Available records =
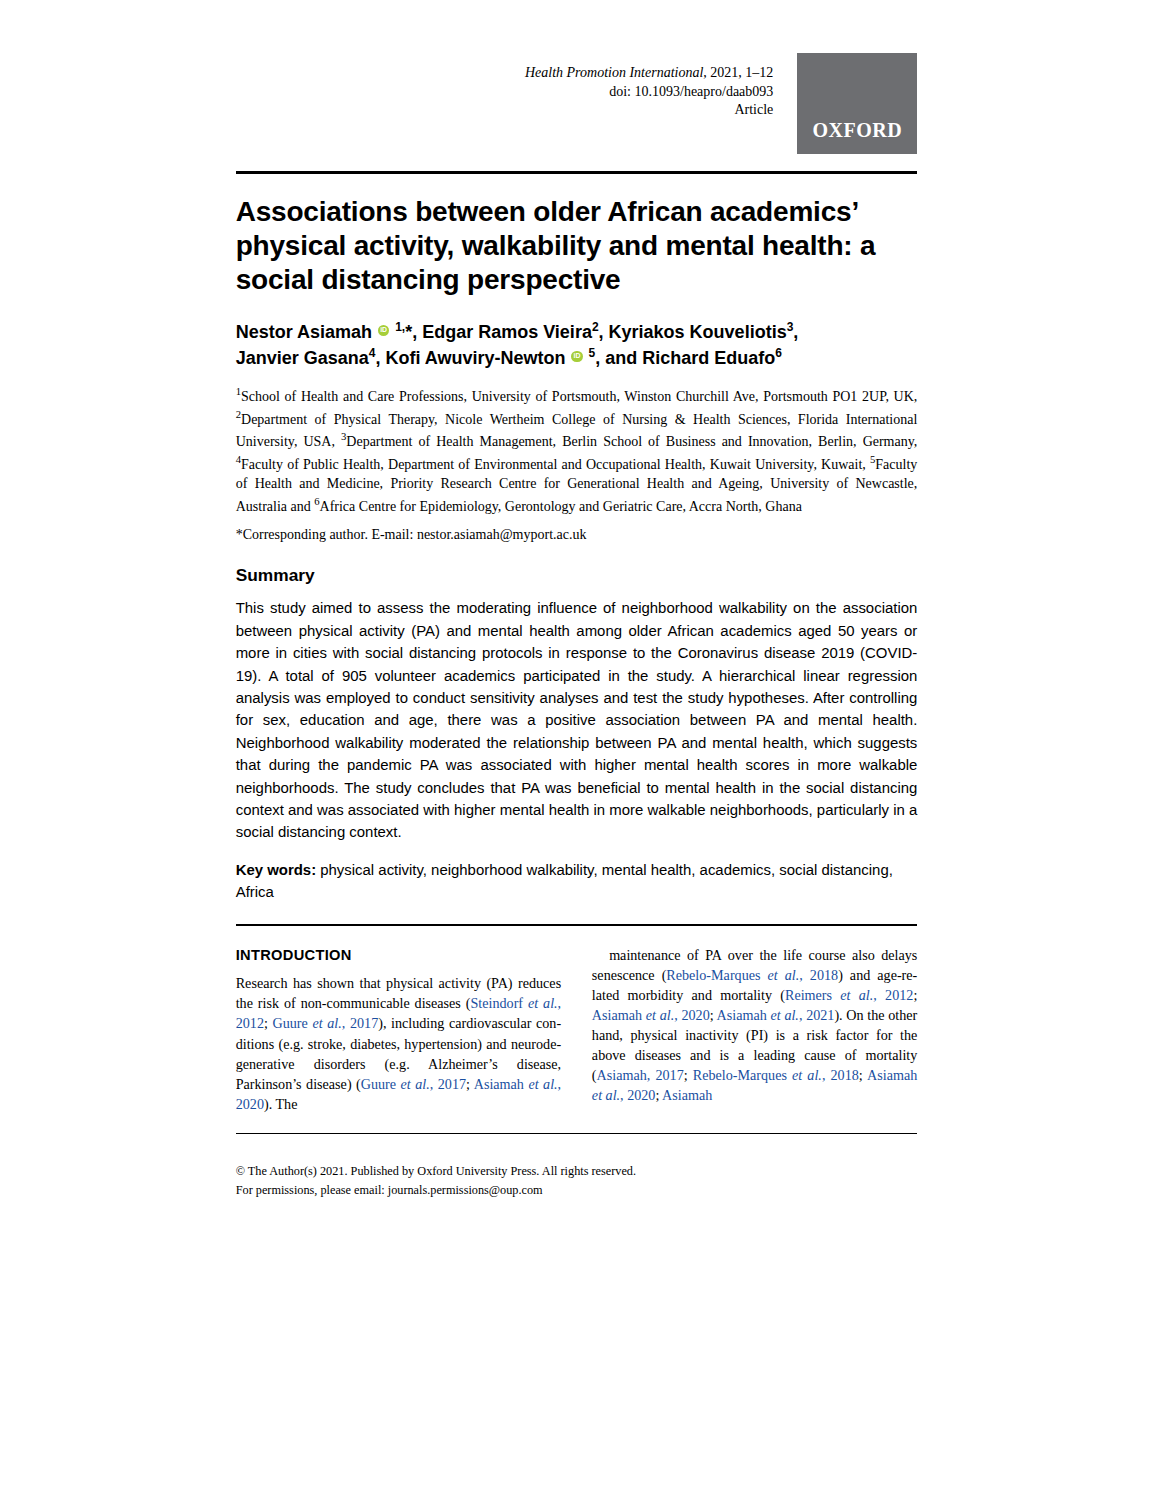Health Promotion International, 2021, 1–12
doi: 10.1093/heapro/daab093
Article
OXFORD
Associations between older African academics’ physical activity, walkability and mental health: a social distancing perspective
Nestor Asiamah 1,*, Edgar Ramos Vieira2, Kyriakos Kouveliotis3,
Janvier Gasana4, Kofi Awuviry-Newton 5, and Richard Eduafo6
1School of Health and Care Professions, University of Portsmouth, Winston Churchill Ave, Portsmouth PO1 2UP, UK, 2Department of Physical Therapy, Nicole Wertheim College of Nursing & Health Sciences, Florida International University, USA, 3Department of Health Management, Berlin School of Business and Innovation, Berlin, Germany, 4Faculty of Public Health, Department of Environmental and Occupational Health, Kuwait University, Kuwait, 5Faculty of Health and Medicine, Priority Research Centre for Generational Health and Ageing, University of Newcastle, Australia and 6Africa Centre for Epidemiology, Gerontology and Geriatric Care, Accra North, Ghana
*Corresponding author. E-mail: nestor.asiamah@myport.ac.uk
Summary
This study aimed to assess the moderating influence of neighborhood walkability on the association between physical activity (PA) and mental health among older African academics aged 50 years or more in cities with social distancing protocols in response to the Coronavirus disease 2019 (COVID-19). A total of 905 volunteer academics participated in the study. A hierarchical linear regression analysis was employed to conduct sensitivity analyses and test the study hypotheses. After controlling for sex, education and age, there was a positive association between PA and mental health. Neighborhood walkability moderated the relationship between PA and mental health, which suggests that during the pandemic PA was associated with higher mental health scores in more walkable neighborhoods. The study concludes that PA was beneficial to mental health in the social distancing context and was associated with higher mental health in more walkable neighborhoods, particularly in a social distancing context.
Key words: physical activity, neighborhood walkability, mental health, academics, social distancing, Africa
INTRODUCTION
Research has shown that physical activity (PA) reduces the risk of non-communicable diseases (Steindorf et al., 2012; Guure et al., 2017), including cardiovascular conditions (e.g. stroke, diabetes, hypertension) and neurodegenerative disorders (e.g. Alzheimer’s disease, Parkinson’s disease) (Guure et al., 2017; Asiamah et al., 2020). The
maintenance of PA over the life course also delays senescence (Rebelo-Marques et al., 2018) and age-related morbidity and mortality (Reimers et al., 2012; Asiamah et al., 2020; Asiamah et al., 2021). On the other hand, physical inactivity (PI) is a risk factor for the above diseases and is a leading cause of mortality (Asiamah, 2017; Rebelo-Marques et al., 2018; Asiamah et al., 2020; Asiamah
© The Author(s) 2021. Published by Oxford University Press. All rights reserved.
For permissions, please email: journals.permissions@oup.com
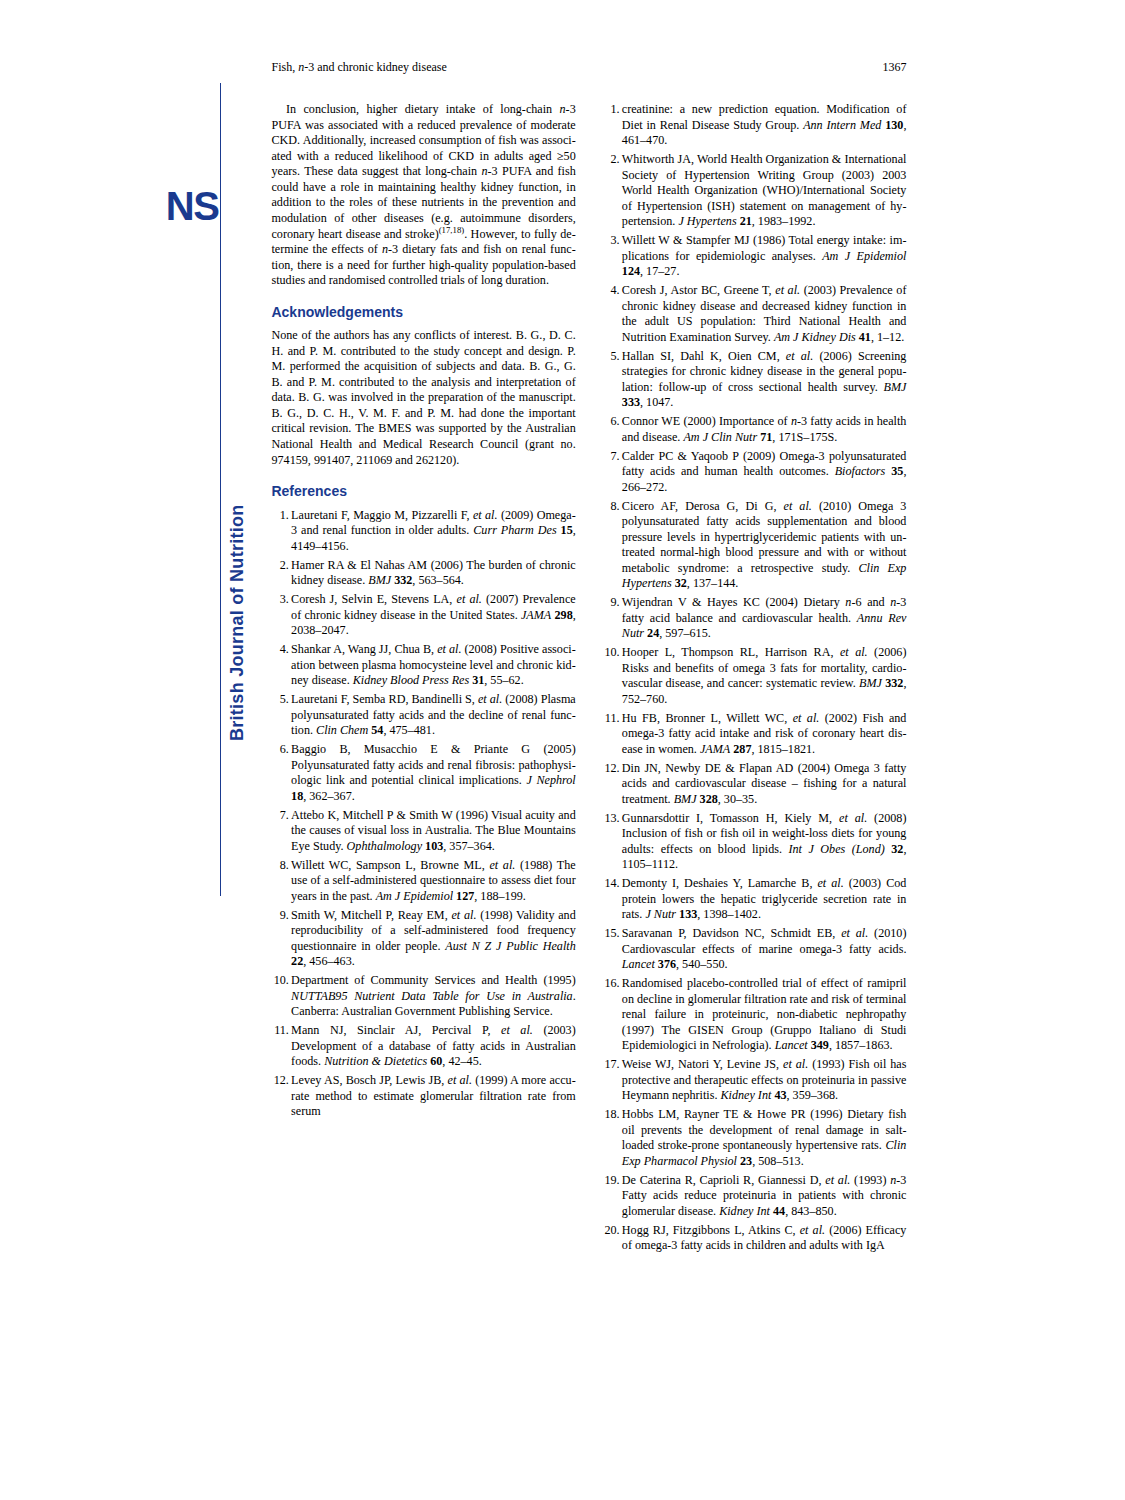Fish, n-3 and chronic kidney disease 1367
NS
British Journal of Nutrition
In conclusion, higher dietary intake of long-chain n-3 PUFA was associated with a reduced prevalence of moderate CKD. Additionally, increased consumption of fish was associated with a reduced likelihood of CKD in adults aged ≥50 years. These data suggest that long-chain n-3 PUFA and fish could have a role in maintaining healthy kidney function, in addition to the roles of these nutrients in the prevention and modulation of other diseases (e.g. autoimmune disorders, coronary heart disease and stroke)(17,18). However, to fully determine the effects of n-3 dietary fats and fish on renal function, there is a need for further high-quality population-based studies and randomised controlled trials of long duration.
Acknowledgements
None of the authors has any conflicts of interest. B. G., D. C. H. and P. M. contributed to the study concept and design. P. M. performed the acquisition of subjects and data. B. G., G. B. and P. M. contributed to the analysis and interpretation of data. B. G. was involved in the preparation of the manuscript. B. G., D. C. H., V. M. F. and P. M. had done the important critical revision. The BMES was supported by the Australian National Health and Medical Research Council (grant no. 974159, 991407, 211069 and 262120).
References
Lauretani F, Maggio M, Pizzarelli F, et al. (2009) Omega-3 and renal function in older adults. Curr Pharm Des 15, 4149–4156.
Hamer RA & El Nahas AM (2006) The burden of chronic kidney disease. BMJ 332, 563–564.
Coresh J, Selvin E, Stevens LA, et al. (2007) Prevalence of chronic kidney disease in the United States. JAMA 298, 2038–2047.
Shankar A, Wang JJ, Chua B, et al. (2008) Positive association between plasma homocysteine level and chronic kidney disease. Kidney Blood Press Res 31, 55–62.
Lauretani F, Semba RD, Bandinelli S, et al. (2008) Plasma polyunsaturated fatty acids and the decline of renal function. Clin Chem 54, 475–481.
Baggio B, Musacchio E & Priante G (2005) Polyunsaturated fatty acids and renal fibrosis: pathophysiologic link and potential clinical implications. J Nephrol 18, 362–367.
Attebo K, Mitchell P & Smith W (1996) Visual acuity and the causes of visual loss in Australia. The Blue Mountains Eye Study. Ophthalmology 103, 357–364.
Willett WC, Sampson L, Browne ML, et al. (1988) The use of a self-administered questionnaire to assess diet four years in the past. Am J Epidemiol 127, 188–199.
Smith W, Mitchell P, Reay EM, et al. (1998) Validity and reproducibility of a self-administered food frequency questionnaire in older people. Aust N Z J Public Health 22, 456–463.
Department of Community Services and Health (1995) NUTTAB95 Nutrient Data Table for Use in Australia. Canberra: Australian Government Publishing Service.
Mann NJ, Sinclair AJ, Percival P, et al. (2003) Development of a database of fatty acids in Australian foods. Nutrition & Dietetics 60, 42–45.
Levey AS, Bosch JP, Lewis JB, et al. (1999) A more accurate method to estimate glomerular filtration rate from serum
creatinine: a new prediction equation. Modification of Diet in Renal Disease Study Group. Ann Intern Med 130, 461–470.
Whitworth JA, World Health Organization & International Society of Hypertension Writing Group (2003) 2003 World Health Organization (WHO)/International Society of Hypertension (ISH) statement on management of hypertension. J Hypertens 21, 1983–1992.
Willett W & Stampfer MJ (1986) Total energy intake: implications for epidemiologic analyses. Am J Epidemiol 124, 17–27.
Coresh J, Astor BC, Greene T, et al. (2003) Prevalence of chronic kidney disease and decreased kidney function in the adult US population: Third National Health and Nutrition Examination Survey. Am J Kidney Dis 41, 1–12.
Hallan SI, Dahl K, Oien CM, et al. (2006) Screening strategies for chronic kidney disease in the general population: follow-up of cross sectional health survey. BMJ 333, 1047.
Connor WE (2000) Importance of n-3 fatty acids in health and disease. Am J Clin Nutr 71, 171S–175S.
Calder PC & Yaqoob P (2009) Omega-3 polyunsaturated fatty acids and human health outcomes. Biofactors 35, 266–272.
Cicero AF, Derosa G, Di G, et al. (2010) Omega 3 polyunsaturated fatty acids supplementation and blood pressure levels in hypertriglyceridemic patients with untreated normal-high blood pressure and with or without metabolic syndrome: a retrospective study. Clin Exp Hypertens 32, 137–144.
Wijendran V & Hayes KC (2004) Dietary n-6 and n-3 fatty acid balance and cardiovascular health. Annu Rev Nutr 24, 597–615.
Hooper L, Thompson RL, Harrison RA, et al. (2006) Risks and benefits of omega 3 fats for mortality, cardiovascular disease, and cancer: systematic review. BMJ 332, 752–760.
Hu FB, Bronner L, Willett WC, et al. (2002) Fish and omega-3 fatty acid intake and risk of coronary heart disease in women. JAMA 287, 1815–1821.
Din JN, Newby DE & Flapan AD (2004) Omega 3 fatty acids and cardiovascular disease – fishing for a natural treatment. BMJ 328, 30–35.
Gunnarsdottir I, Tomasson H, Kiely M, et al. (2008) Inclusion of fish or fish oil in weight-loss diets for young adults: effects on blood lipids. Int J Obes (Lond) 32, 1105–1112.
Demonty I, Deshaies Y, Lamarche B, et al. (2003) Cod protein lowers the hepatic triglyceride secretion rate in rats. J Nutr 133, 1398–1402.
Saravanan P, Davidson NC, Schmidt EB, et al. (2010) Cardiovascular effects of marine omega-3 fatty acids. Lancet 376, 540–550.
Randomised placebo-controlled trial of effect of ramipril on decline in glomerular filtration rate and risk of terminal renal failure in proteinuric, non-diabetic nephropathy (1997) The GISEN Group (Gruppo Italiano di Studi Epidemiologici in Nefrologia). Lancet 349, 1857–1863.
Weise WJ, Natori Y, Levine JS, et al. (1993) Fish oil has protective and therapeutic effects on proteinuria in passive Heymann nephritis. Kidney Int 43, 359–368.
Hobbs LM, Rayner TE & Howe PR (1996) Dietary fish oil prevents the development of renal damage in salt-loaded stroke-prone spontaneously hypertensive rats. Clin Exp Pharmacol Physiol 23, 508–513.
De Caterina R, Caprioli R, Giannessi D, et al. (1993) n-3 Fatty acids reduce proteinuria in patients with chronic glomerular disease. Kidney Int 44, 843–850.
Hogg RJ, Fitzgibbons L, Atkins C, et al. (2006) Efficacy of omega-3 fatty acids in children and adults with IgA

Description of the task =
Only one stretch of the data above is needed. Restate it word for word, from the line containing "Department of Community" through the line containing "Hooper L, Thompson", both ends included.

Task output =
Department of Community Services and Health (1995) NUTTAB95 Nutrient Data Table for Use in Australia. Canberra: Australian Government Publishing Service.
Mann NJ, Sinclair AJ, Percival P, et al. (2003) Development of a database of fatty acids in Australian foods. Nutrition & Dietetics 60, 42–45.
Levey AS, Bosch JP, Lewis JB, et al. (1999) A more accurate method to estimate glomerular filtration rate from serum
creatinine: a new prediction equation. Modification of Diet in Renal Disease Study Group. Ann Intern Med 130, 461–470.
Whitworth JA, World Health Organization & International Society of Hypertension Writing Group (2003) 2003 World Health Organization (WHO)/International Society of Hypertension (ISH) statement on management of hypertension. J Hypertens 21, 1983–1992.
Willett W & Stampfer MJ (1986) Total energy intake: implications for epidemiologic analyses. Am J Epidemiol 124, 17–27.
Coresh J, Astor BC, Greene T, et al. (2003) Prevalence of chronic kidney disease and decreased kidney function in the adult US population: Third National Health and Nutrition Examination Survey. Am J Kidney Dis 41, 1–12.
Hallan SI, Dahl K, Oien CM, et al. (2006) Screening strategies for chronic kidney disease in the general population: follow-up of cross sectional health survey. BMJ 333, 1047.
Connor WE (2000) Importance of n-3 fatty acids in health and disease. Am J Clin Nutr 71, 171S–175S.
Calder PC & Yaqoob P (2009) Omega-3 polyunsaturated fatty acids and human health outcomes. Biofactors 35, 266–272.
Cicero AF, Derosa G, Di G, et al. (2010) Omega 3 polyunsaturated fatty acids supplementation and blood pressure levels in hypertriglyceridemic patients with untreated normal-high blood pressure and with or without metabolic syndrome: a retrospective study. Clin Exp Hypertens 32, 137–144.
Wijendran V & Hayes KC (2004) Dietary n-6 and n-3 fatty acid balance and cardiovascular health. Annu Rev Nutr 24, 597–615.
Hooper L, Thompson RL, Harrison RA, et al. (2006) Risks and benefits of omega 3 fats for mortality, cardiovascular disease, and cancer: systematic review. BMJ 332, 752–760.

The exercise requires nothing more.